- Born: August 8, 1939 Brooklyn, New York, U.S.
- Died: July 14, 2021 (aged 81)
- Occupation: Roush Fenway Racing Driver Diversity head
- Known for: 1st African American premier series NASCAR owner to complete a full season

= Sam Belnavis =

American auto racing executive (1939–2021)

Samuel Francis Belnavis Sr. (August 8, 1939 – July 14, 2021) was an American executive in automobile racing. Belnavis, an African-American, was one of a handful minorities to have owned a NASCAR racing team. He was the head of Roush Fenway Racing's driver diversity program, and handled other marketing initiatives for that company.
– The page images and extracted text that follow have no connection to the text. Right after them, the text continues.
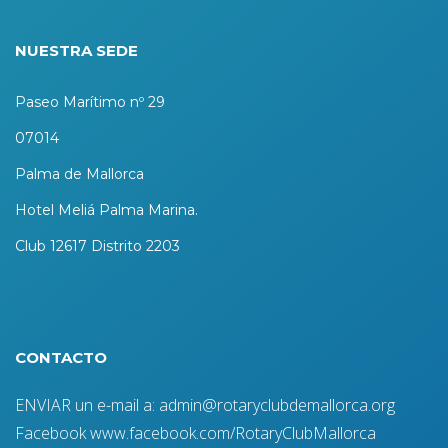
NUESTRA SEDE
Paseo Marítimo nº 29
07014
Palma de Mallorca
Hotel Meliá Palma Marina.
Club 12617 Distrito 2203
CONTACTO
ENVIAR un e-mail a: admin@rotaryclubdemallorca.org
Facebook www.facebook.com/RotaryClubMallorca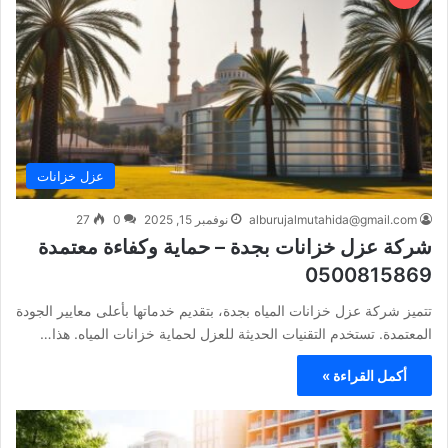
عزل خزانات
alburujalmutahida@gmail.com
نوفمبر 15, 2025
0
27
شركة عزل خزانات بجدة – حماية وكفاءة معتمدة
0500815869
تتميز شركة عزل خزانات المياه بجدة، بتقديم خدماتها بأعلى معايير الجودة
المعتمدة. تستخدم التقنيات الحديثة للعزل لحماية خزانات المياه. هذا…
أكمل القراءة »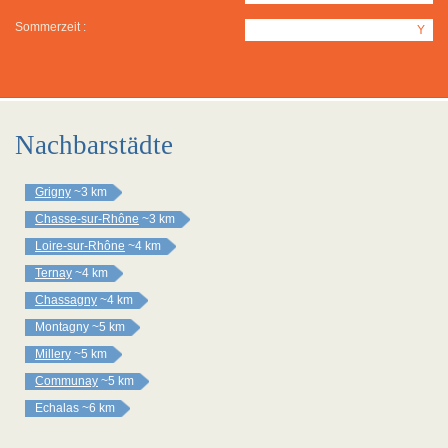
Sommerzeit :
Y
Nachbarstädte
Grigny
~3 km
Chasse-sur-Rhône
~3 km
Loire-sur-Rhône
~4 km
Ternay
~4 km
Chassagny
~4 km
Montagny
~5 km
Millery
~5 km
Communay
~5 km
Echalas
~6 km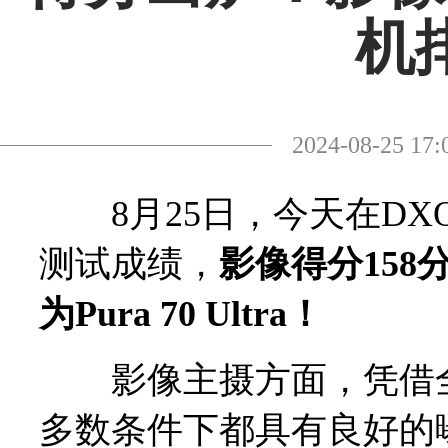
机
2024-08-25
8月25日，今天在DXOMAR
测试成绩，
影像得分15
为Pura 70 Ultra！
影像主摄方面，凭借全
多数条件下都具有良好的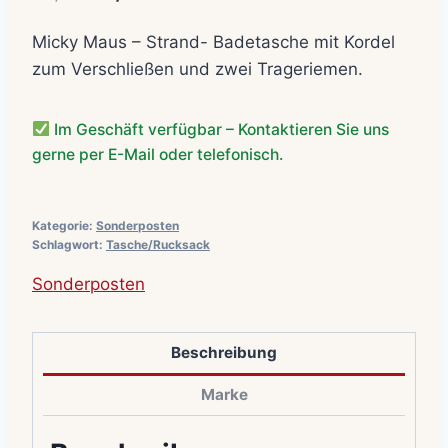
Preis
Preis
Micky Maus – Strand- Badetasche mit Kordel
war:
ist:
zum Verschließen und zwei Trageriemen.
15,00€
7,50€.
Im Geschäft verfügbar – Kontaktieren Sie uns
gerne per E-Mail oder telefonisch.
Kategorie:
Sonderposten
Schlagwort:
Tasche/Rucksack
Sonderposten
Beschreibung
Marke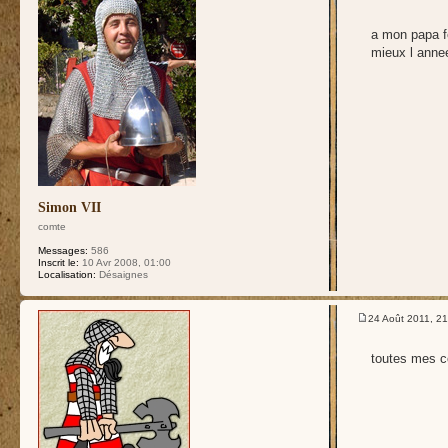
a mon papa f
mieux l annee
Simon VII
comte
Messages:
586
Inscrit le:
10 Avr 2008, 01:00
Localisation:
Désaignes
24 Août 2011, 21
toutes mes c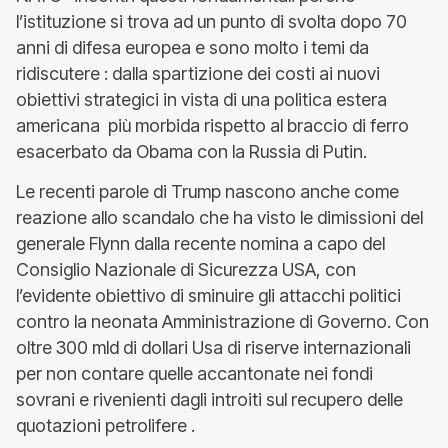
l’istituzione si trova ad un punto di svolta dopo 70
anni di difesa europea e sono molto i temi da
ridiscutere : dalla spartizione dei costi ai nuovi
obiettivi strategici in vista di una politica estera
americana più morbida rispetto al braccio di ferro
esacerbato da Obama con la Russia di Putin.
Le recenti parole di Trump nascono anche come
reazione allo scandalo che ha visto le dimissioni del
generale Flynn dalla recente nomina a capo del
Consiglio Nazionale di Sicurezza USA, con
l’evidente obiettivo di sminuire gli attacchi politici
contro la neonata Amministrazione di Governo. Con
oltre 300 mld di dollari Usa di riserve internazionali
per non contare quelle accantonate nei fondi
sovrani e rivenienti dagli introiti sul recupero delle
quotazioni petrolifere .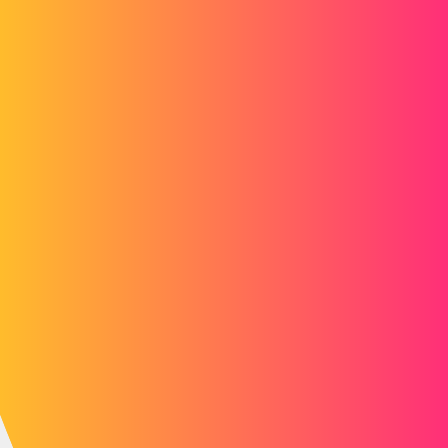
Bah ! Au moins cela tombe un week-end en France métropolitaine,
en espérant que tout soit rétabli pour le lundi Matin (Emoji je croise
les doigts). Sinon c’est chômage technique…
2 « J'aime »
Roman_FRADIN
3
Avril 16, 2026, 2:49
Ça va le faire, on garde les doigts croisés
1 « J'aime »
Le_Bidule
4
Avril 16, 2026, 3:07
Oui mais j’avais justement programmé une montée en millésime sur
tous nos postes ce WE, c’est ballot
==Education and military service==
Samuel Francis Belnavis Sr. was born on August 8, 1939. As a child, Belnavis attended Our Lady of Victory, an all-black parochial school in Brooklyn, New York. He then attended Bishop Loughlin Memorial High School, with primarily white students, a very different experience. Belnavis subsequently attended Manhattan College in New York, graduating with a degree in accounting in 1961, later earning a Masters in Business Administration from the University of Michigan. He was in Air Force ROTC in Manhattan College, and served in the U.S. Air Force as a pilot in the 105th Tactical Fighter Wing, located at Lackland Air Force Base in Texas.

==Career==
After leaving the Air Force, Belnavis took a management position at Sears in 1968. From there, he became a director of sports marketing for Miller Brewing. In 1981, while in that job, he signed Bobby Allison to a sponsorship contract. After working at Miller, Belnavis was hired by DiGard Racing; part of his duties were to push a program to diversify DiGard Racing with an African-American driver.
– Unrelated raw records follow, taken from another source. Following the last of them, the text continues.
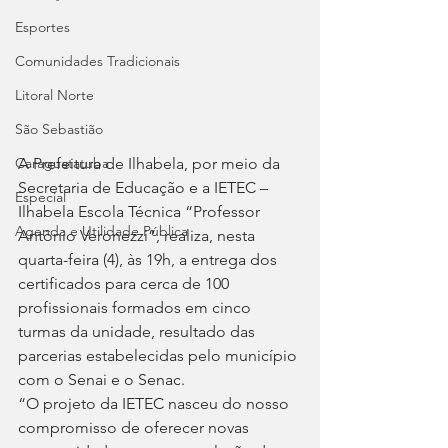
Esportes
Comunidades Tradicionais
Litoral Norte
São Sebastião
A Prefeitura de Ilhabela, por meio da 
Caraguatatuba
Secretaria de Educação e a IETEC – 
Especial
Ilhabela Escola Técnica “Professor 
Agenda e Utilidade Pública
Antônio Veronezzi”, realiza, nesta 
quarta-feira (4), às 19h, a entrega dos 
certificados para cerca de 100 
profissionais formados em cinco 
turmas da unidade, resultado das 
parcerias estabelecidas pelo município 
com o Senai e o Senac.
“O projeto da IETEC nasceu do nosso 
compromisso de oferecer novas 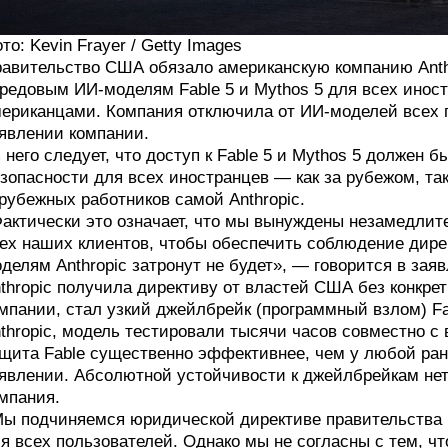
то: Kevin Frayer / Getty Images
авительство США обязало американскую компанию Anth
редовым ИИ-моделям Fable 5 и Mythos 5 для всех инос
ериканцами. Компания отключила от ИИ-моделей всех п
явлении компании.
 него следует, что доступ к Fable 5 и Mythos 5 должен 
зопасности для всех иностранцев — как за рубежом, та
рубежных работников самой Anthropic.
актически это означает, что мы вынуждены незамедлите
ех наших клиентов, чтобы обеспечить соблюдение дире
делям Anthropic затронут не будет», — говорится в зая
thropic получила директиву от властей США без конкрет
мпании, стал узкий джейлбрейк (программный взлом) Fab
thropic, модель тестировали тысячи часов совместно с
щита Fable существенно эффективнее, чем у любой ран
явлении. Абсолютной устойчивости к джейлбрейкам нет 
мпания.
ы подчиняемся юридической директиве правительства и
я всех пользователей. Однако мы не согласны с тем, чт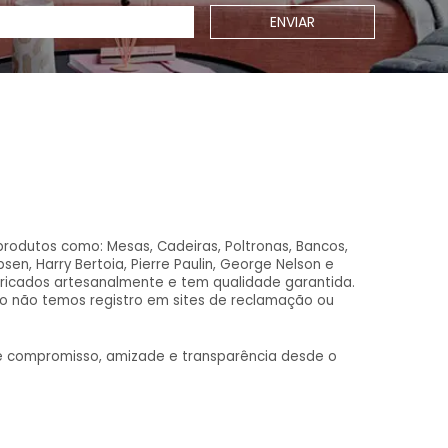
ENVIAR
produtos como: Mesas, Cadeiras, Poltronas, Bancos,
n, Harry Bertoia, Pierre Paulin, George Nelson e
ricados artesanalmente e tem qualidade garantida.
to não temos registro em sites de reclamação ou
de compromisso, amizade e transparência desde o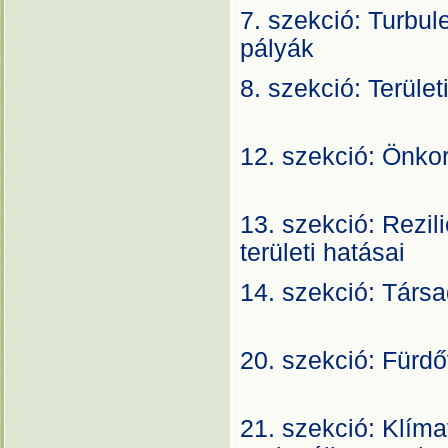
7. szekció: Turbule
pály
8. szekció: Terü
A
12. szekció: Ön
A
13. szekció: Rezil
területi ha
14. szekció:
A1
20. szekció:
A
21. szekció: Klíma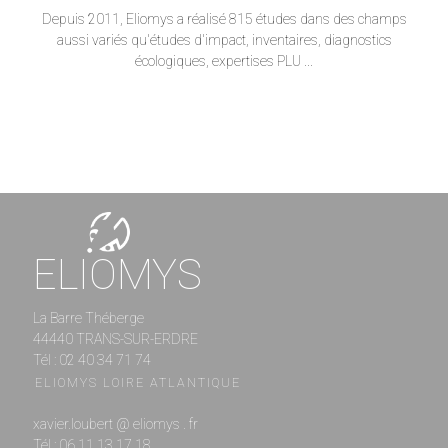
Depuis 2011, Eliomys a réalisé 815 études dans des champs
aussi variés qu'études d'impact, inventaires, diagnostics
écologiques, expertises PLU ...
ELIOMYS
La Barre Théberge
44440 TRANS-SUR-ERDRE
Tél : 02 40 34 71 74
ELIOMYS LOIRE ATLANTIQUE
xavier.loubert @ eliomys . fr
Tél : 06 11 13 17 18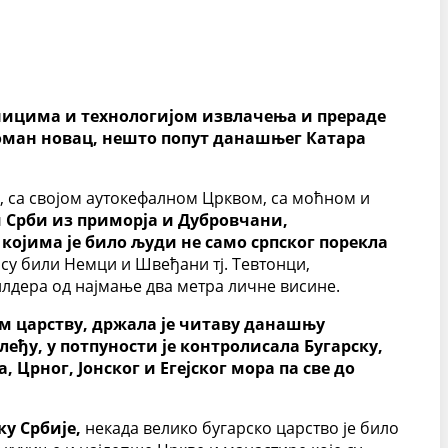
дницима и технологијом извлачења и прераде
оман новац, нешто попут данашњег Катара
, са својом аутокефалном Црквом, са моћном и
ли Срби из приморја и Дубровчани,
којима је било људи не само српског порекла
 су били Немци и Швеђани тј. Тевтонци,
лдера од најмање два метра личне висине.
ом царству, држала је читаву данашњу
алеђу, у потпуности је контролисала Бугарску,
 Црног, Јонског и Егејског мора па све до
у Србије,
некада велико бугарско царство је било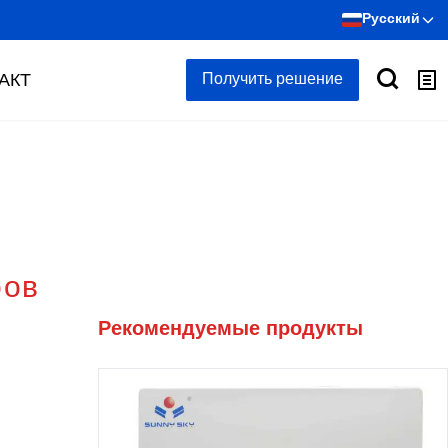
Русский
АКТ
Получить решение
ров
Рекомендуемые продукты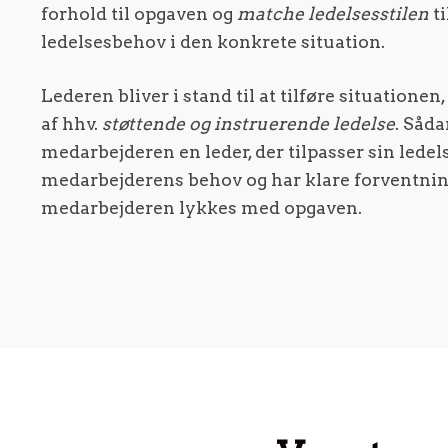
forhold til opgaven og
matche ledelsesstilen
t
ledelsesbehov i den konkrete situation.
Lederen bliver i stand til at tilføre situationen
af hhv.
støttende og instruerende ledelse
. Såda
medarbejderen en leder, der tilpasser sin ledels
medarbejderens behov og har klare forventning
medarbejderen lykkes med opgaven.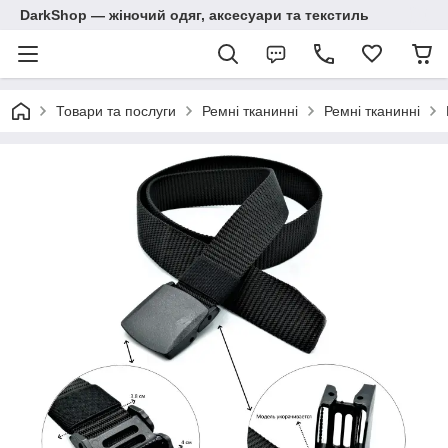
DarkShop — жіночий одяг, аксесуари та текстиль
Товари та послуги
Ремні тканинні
Ремні тканинні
After DiGard, Belnavis took a position as senior vice-president of sports and entertainment with Saatchi & Saatchi, one of the world's largest advertising firms. In 1991 he relocated to Charlotte, North Carolina, where he founded his own advertising and marketing agency, Belnavis & Associates.
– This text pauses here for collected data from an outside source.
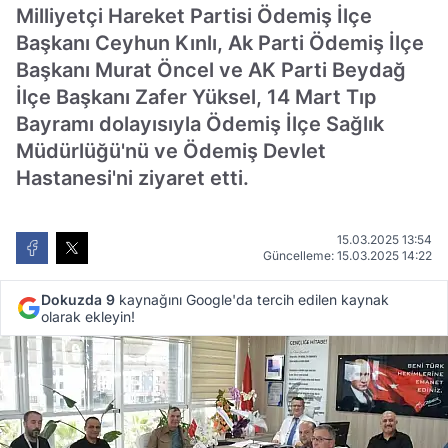
Milliyetçi Hareket Partisi Ödemiş İlçe
Başkanı Ceyhun Kınlı, Ak Parti Ödemiş İlçe
Başkanı Murat Öncel ve AK Parti Beydağ
İlçe Başkanı Zafer Yüksel, 14 Mart Tıp
Bayramı dolayısıyla Ödemiş İlçe Sağlık
Müdürlüğü'nü ve Ödemiş Devlet
Hastanesi'ni ziyaret etti.
15.03.2025 13:54
Güncelleme: 15.03.2025 14:22
Dokuzda 9
kaynağını Google'da tercih edilen kaynak
olarak ekleyin!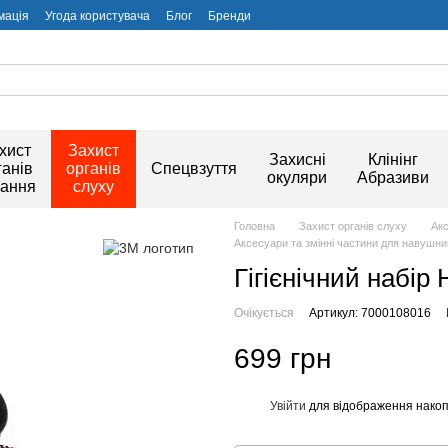
мація
Угода користувача
Блог
Бренди
хист
Захист
Захисні
Клінінг
ганів
органів
Спецвзуття
окуляри
Абразиви
хання
слуху
Головна
Захист органів слуху
Акс
Аксесуари та змінні частини для навушни
Гігієнічний набір
Очікується
Артикул: 7000108016
699 грн
Увійти
для відображення накоп
%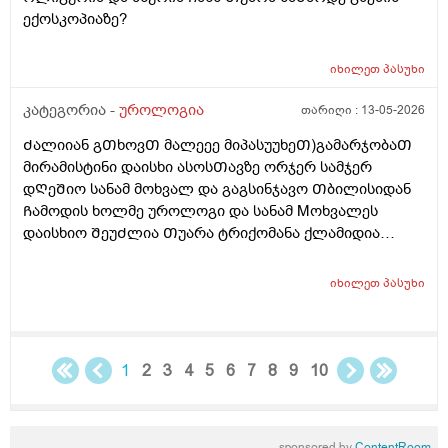
ექოსკოპიაზე?
იხილეთ
პასუხი
კატეგორია -
უროლოგია
თარიღი :
13-05-2026
Ძალიიან გᲗხოვᲗ მალეეე მიპასუუხეᲗ)გამარჯობაᲗ
მირამისტინი დაისხი ასოსᲗავზე ორჯერ სამჯერ
დᲦეᲨიო სანამ მოხვალ და გაგსინჯავო Თბილისიდან
Ჩამოდის ხოლმე უროლოგი და სანამ Mოხვალეს
დაისხიო ᲨეუᲫლია Თუარა ტრიქომანა ქლამიდია
სიფილის გონორეა და სოკოების ᲨენიᲦბვა ? ისე რო
ნაცხის ანალიზს რო გავიკეᲗებ არ გამოᲩნდეს? მეორე
იხილეთ
პასუხი
დᲦეა ვისხავ და ტკივილები ისე აგარ მაქ ასოს Თავის
და არც ᲨიგნიᲗა საᲨარდე მილის წვა და ტკივილიც
აგარ მაქ ᲗიᲗქოს და პლუს ასოსᲗავიც მტკიოდა და
ᲗიᲗქოს ეს დᲦეა ისე აგარ მომენტებᲨი
1
2
3
4
5
6
7
8
9
10
წამომტკივდება წამიერად ხოლმე ერᲗიისაა რო ანუ
დილიᲗ რო ვიᲦვიᲫებდი Შარდის Ძლიერი
მოᲗხოვნილება მქონდა ხოლმე სულდა მᲗლიანი
sponsored by
ContentRoom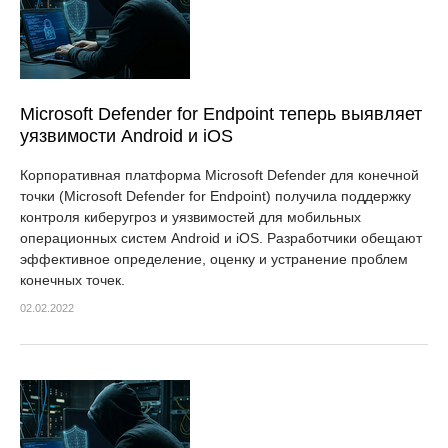
Microsoft Defender for Endpoint теперь выявляет
уязвимости Android и iOS
Корпоративная платформа Microsoft Defender для конечной
точки (Microsoft Defender for Endpoint) получила поддержку
контроля киберугроз и уязвимостей для мобильных
операционных систем Android и iOS. Разработчики обещают
эффективное определение, оценку и устранение проблем
конечных точек.
02.02.2022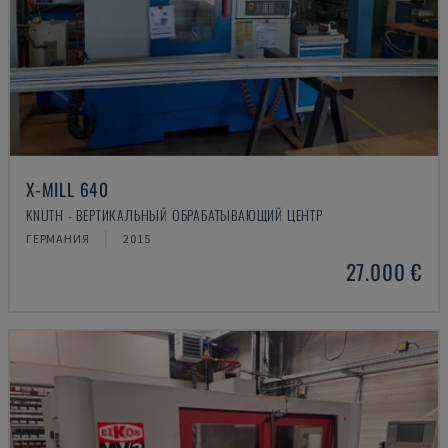
X-MILL 640
KNUTH - ВЕРТИКАЛЬНЫЙ ОБРАБАТЫВАЮЩИЙ ЦЕНТР
ГЕРМАНИЯ
2015
27.000 €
Belnavis became NASCAR's first full-time minority owner since Wendell Scott in 2003, when he fielded BelCar Motorsports' #54 U.S. National Guard Ford Motor Company entry driven by Todd Bodine. He quit BelCar Racing at the conclusion of the season, but continued to serve in lower-level NASCAR leagues through the Drive for Diversity program. It went on to field entries including Morty Buckes, Brianne Conrath, and Jesus Hernandez. Belnavis later joined Roush Racing as its director of diversity programs.

==Personal life==
Belnavis and his wife Christine had one son, three daughters, and seven grandchildren. He died on July 14, 2021, at the age of 81.